Assigned task 1 ▸
List every dollar amount that appears in the lease amendment text.
Assigned task 2 ▸
Answer these questions about the lease amendment text:
(a) Which bank is providing the loan secured by the New Fee Mortgage?
(b) Which party keeps the interest earned on loan proceeds held in the interest-bearing account?
(c) On what date does Basic Rent commence under the restated Paragraph 2(A)?
Assigned task 3 ▸
Extend the lease amendment text, picking up right after its final sentence.

Given passage ▸
● ● ● ● ●
2. Landlord agrees to obtain a loan in the amount of $15,500,000 from Emigrant Savings Bank secured by a mortgage (the “New Fee Mortgage”) on the demised premises. The net proceeds of the New Fee Mortgage shall be used to refinance the existing fee mortgages on the demised premises and pay for costs of the Improvement Program. Pursuant to the terms of the New Fee Mortgage, loan proceeds used to pay for costs of the Improvement Program shall be advanced in stages. Such loan proceeds shall be deposited by Landlord in an interest-bearing money market or similar account and disbursed to Tenant upon submission of documents reasonably required by Landlord. All interest earned by Landlord on amounts so held by it shall belong to and be retained by Landlord, and Tenant’s Basic Rent (as defined below in Section 2(A) of the Lease) shall be deemed reduced monthly by the amount of such earned interest.

3. Paragraph 2(A) of the Lease shall be deleted and restated in its entirety as follows:

“2.(A) Commencing on November 17, 2000, Tenant covenants to pay during the term of this Lease and any renewal term of this Lease, a basic rent (hereinafter called “Basic Rent”) at an annual rate equal to (i) $28,000 plus (ii) the installment payments of interest and amortization (excluding any balloon principal payment due at maturity) payable during such year under the New Fee Mortgage. Basic Rent shall be payable in monthly installments on the first day of each calendar month in an amount equal to $2,333.33 plus the projected debt service due on the New Fee Mortgage on the first day of the ensuing calendar month (with a reconciliation to be made as soon as practicable thereafter); provided, however, that Basic Rent due on December 1, 2000 shall include interest prepaid at the closing of the New Fee Mortgage or accrued thereafter. Basic Rent shall be adjusted on a dollar-for-dollar basis by changes in the annual debt service on the New Fee Mortgage. It is further understood and agreed that the amount of Basic Rent shall be adjusted upon a refinancing of any Mortgage (as defined in Paragraph 29), subject to and in accordance with the provisions of Paragraph 29.”
● ● ● ● ●
Information ▸
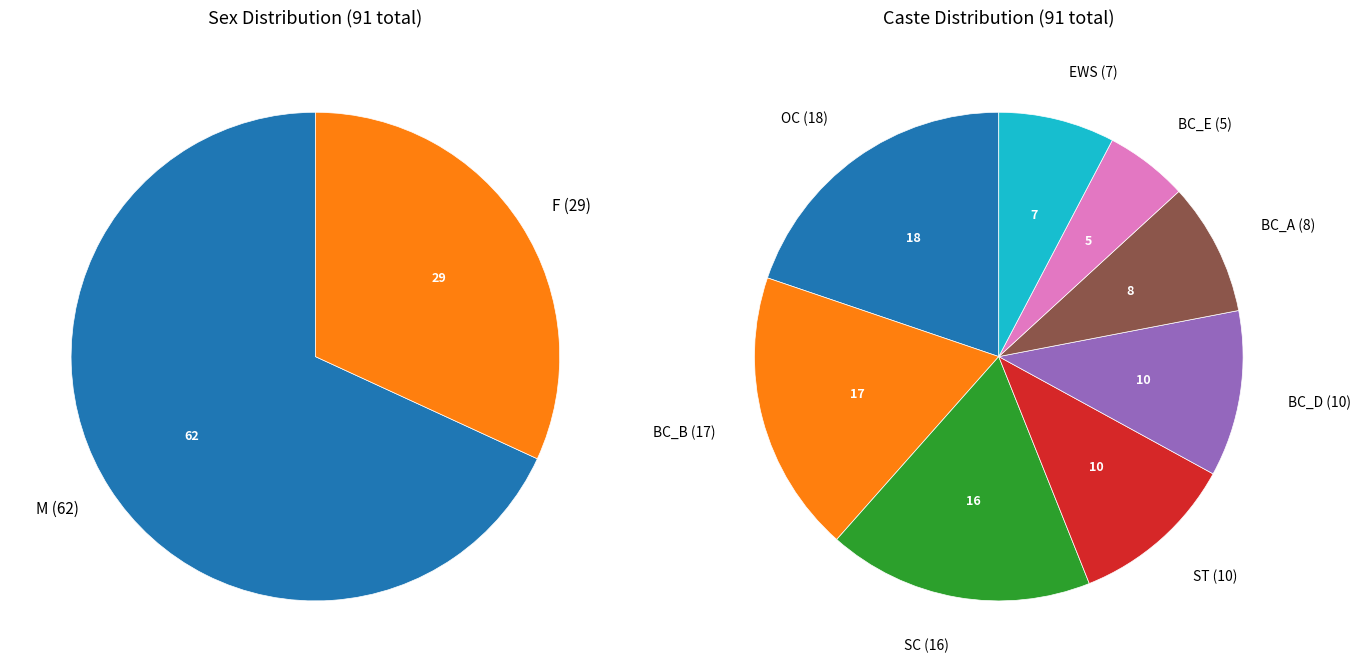

To the nearest percent, what portion does F represent?

32%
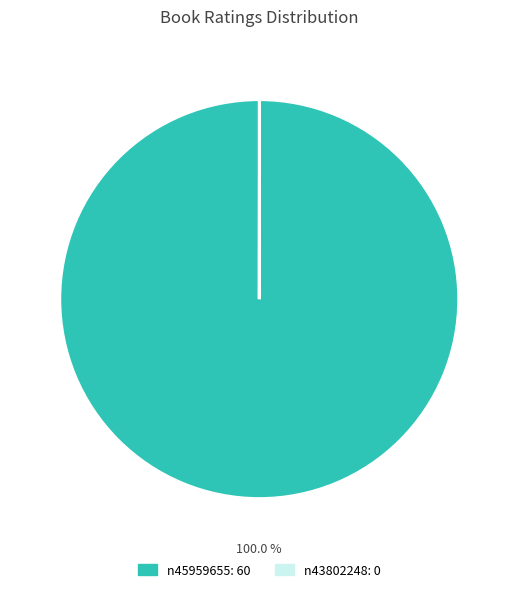

What is the largest slice in the pie chart?

n45959655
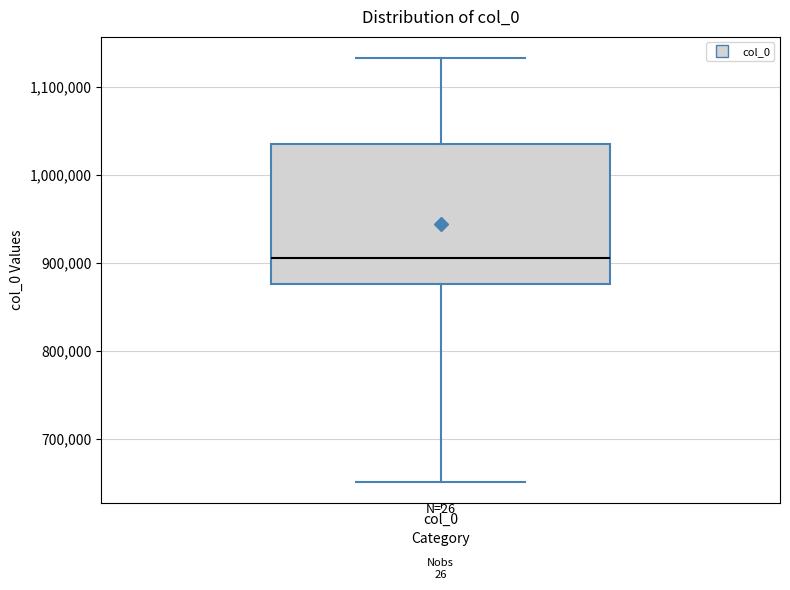

Read this box plot against the y-axis: the position of the median line, the range covered by the box, and the ends of both whiskers. The values are not printed on the chart, so give them approximately, as read against the axis.

median 910000, box 880000 to 1030000, whiskers 650000 to 1130000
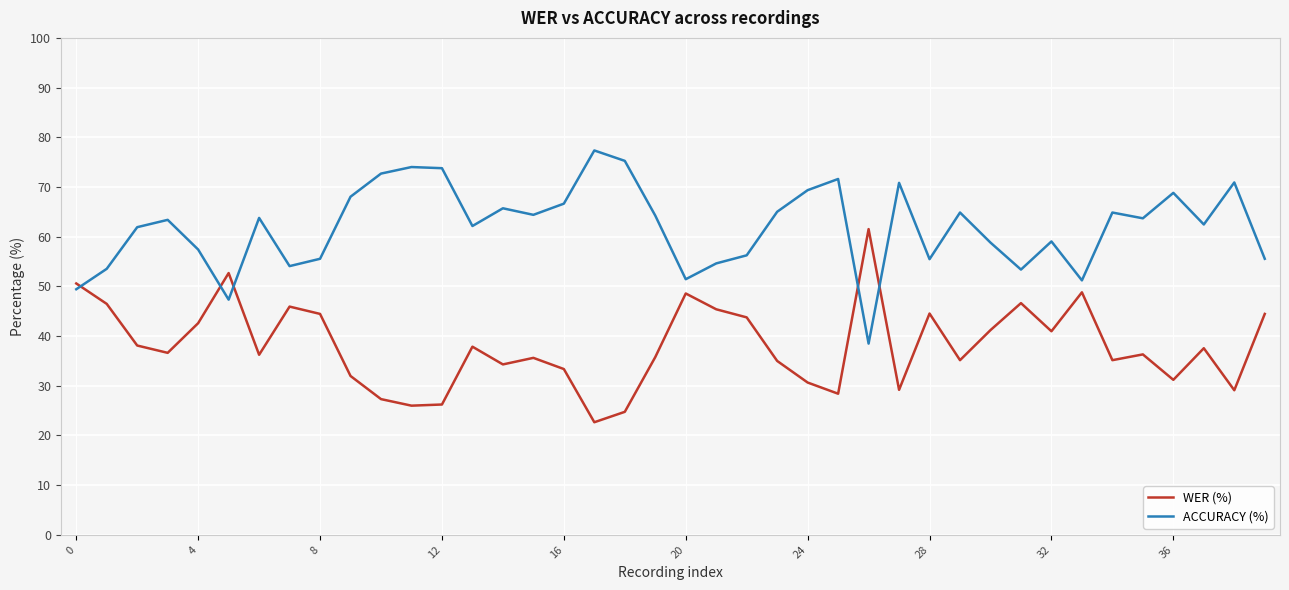

Rank the series by their maximum value, from lowest to highest.

WER (%), ACCURACY (%)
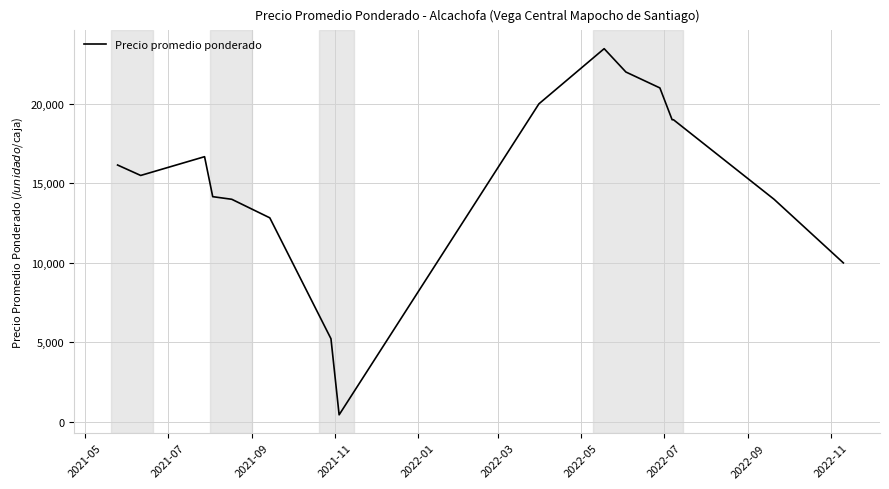

What is the maximum value shown in the chart?

23467.0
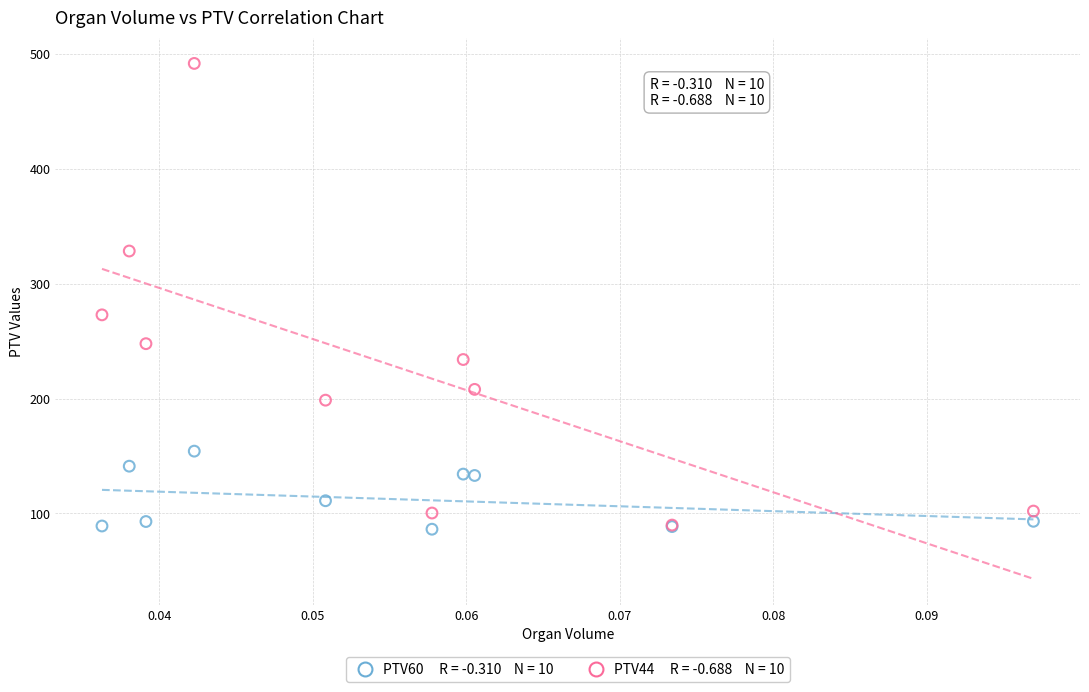

Across all series, what Y value is closest to 289?

273.0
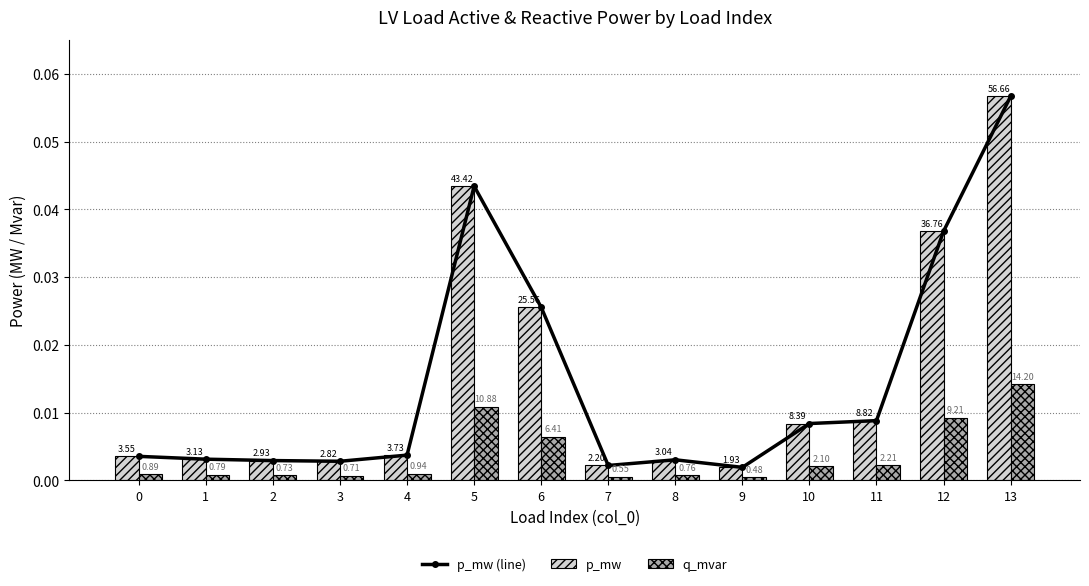

Where is p_mw (line) nearest to the value 0?

9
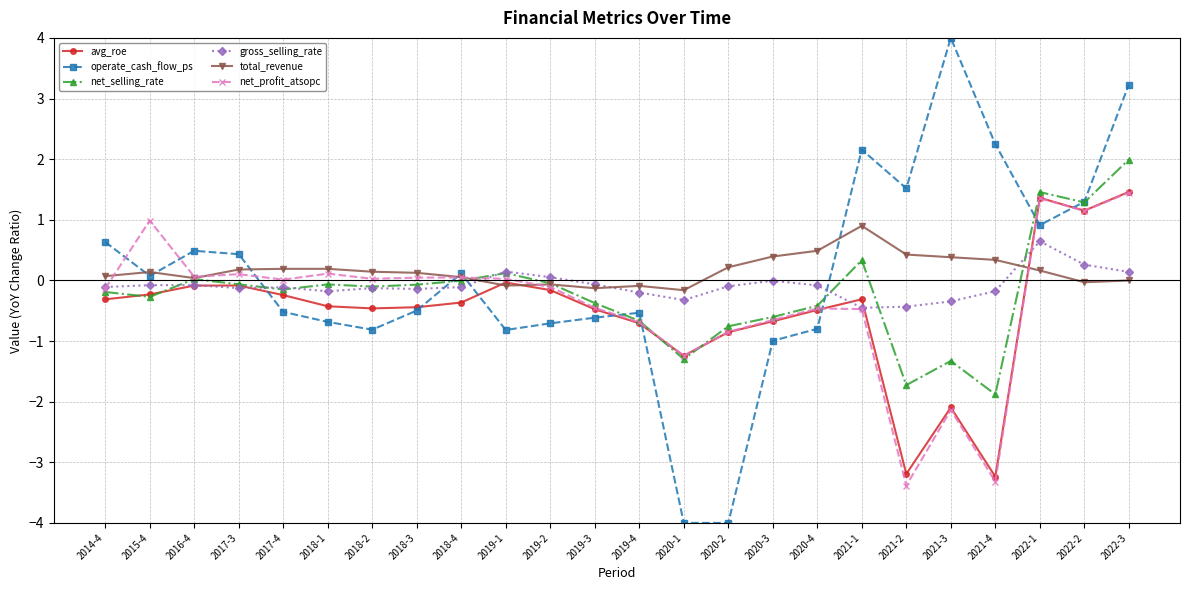

Which series has the largest range (max minus min)?

operate_cash_flow_ps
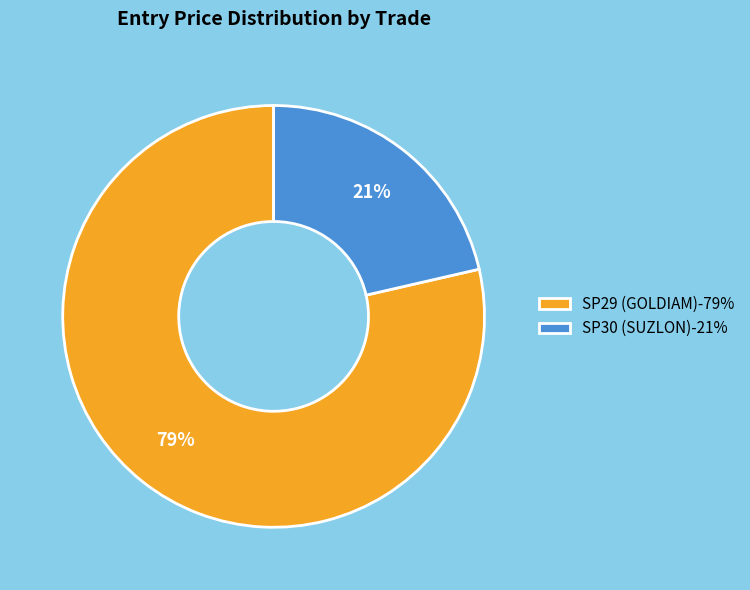

To the nearest percent, what is the average slice percentage?

50%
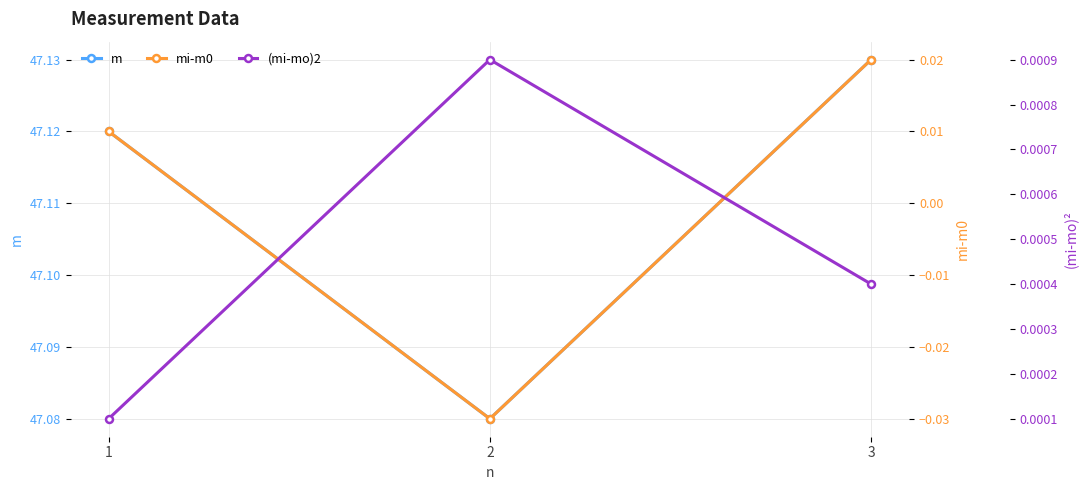

Is the value of (mi-mo)2 at 1 greater than the value of mi-m0 at 2?

Yes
● ● ● ● ●
Exercise result 1 ▸
$15,500,000
$28,000
$2,333.33

Exercise result 2 ▸
(a) Emigrant Savings Bank
(b) Landlord
(c) November 17, 2000

Exercise result 3 ▸
4. Paragraph 13 of the Lease shall be deleted and restated in its entirety as follows:

“13. Tenant agrees that its rights hereunder are subordinate to (i) the New Fee Mortgage and (ii) any future mortgages placed on the demised premises by Landlord having an aggregate principal balance of up to $15,500,000 plus refinancing costs in connection therewith, provided that such new mortgage(s) are made by an institutional lender on a non-recourse basis and (b) the net proceeds of the loan(s) secured by such new mortgage(s) are used to refinance the then existing mortgage(s) on the demised premises and/or in connection with the demised premises (each mortgage to which Tenant’s rights hereunder are subordinate is hereinafter a “Permitted Mortgage”). Tenant agrees to execute, upon demand, any documents required to evidence such subordination. Tenant further agrees that it will not do or suffer to be done any act upon the demised premises which will violate any of the terms of any Permitted Mortgage or the obligations secured thereby.”


5. Paragraph 29 of the Lease shall be deleted and restated in its entirety as follows:

“29. For the purpose of this Paragraph 29, the term “Mortgage” shall mean (i) the New Fee Mortgage and (ii) any fee mortgage to which the Lease is subordinate under the provisions of Paragraph 13 of this Lease, and the term ‘refinancing’ shall include any consolidation, modification, renewal, extension or replacement of any Mortgage made subsequent to the date hereof. In the event that there shall be one or more refinancings of any Mortgage, the annual Basic Rent will be in an amount equal to the sum of Twenty-Eight Thousand Dollars ($28,000.00) plus an amount equal to the installment payments for interest and amortization (not including any balloon principal payment due at maturity) required annually under any such Mortgage immediately subsequent to refinancing.”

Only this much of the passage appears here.